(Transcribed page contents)
+-------+
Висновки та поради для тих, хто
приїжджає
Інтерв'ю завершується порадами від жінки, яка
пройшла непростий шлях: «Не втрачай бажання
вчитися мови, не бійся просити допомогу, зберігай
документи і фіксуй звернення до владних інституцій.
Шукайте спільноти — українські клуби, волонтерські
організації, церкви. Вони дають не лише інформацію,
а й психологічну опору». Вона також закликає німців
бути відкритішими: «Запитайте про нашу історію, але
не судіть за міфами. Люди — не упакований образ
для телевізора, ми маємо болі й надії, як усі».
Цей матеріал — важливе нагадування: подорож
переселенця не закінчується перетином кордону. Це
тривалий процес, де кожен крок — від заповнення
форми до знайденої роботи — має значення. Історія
+-------+
### WORK TO BE COMPLETED
Retype all of the entries precisely as they are.

### YOUR SOLUTION
Висновки та поради для тих, хто
приїжджає
Інтерв'ю завершується порадами від жінки, яка
пройшла непростий шлях: «Не втрачай бажання
вчитися мови, не бійся просити допомогу, зберігай
документи і фіксуй звернення до владних інституцій.
Шукайте спільноти — українські клуби, волонтерські
організації, церкви. Вони дають не лише інформацію,
а й психологічну опору». Вона також закликає німців
бути відкритішими: «Запитайте про нашу історію, але
не судіть за міфами. Люди — не упакований образ
для телевізора, ми маємо болі й надії, як усі».
Цей матеріал — важливе нагадування: подорож
переселенця не закінчується перетином кордону. Це
тривалий процес, де кожен крок — від заповнення
форми до знайденої роботи — має значення. Історія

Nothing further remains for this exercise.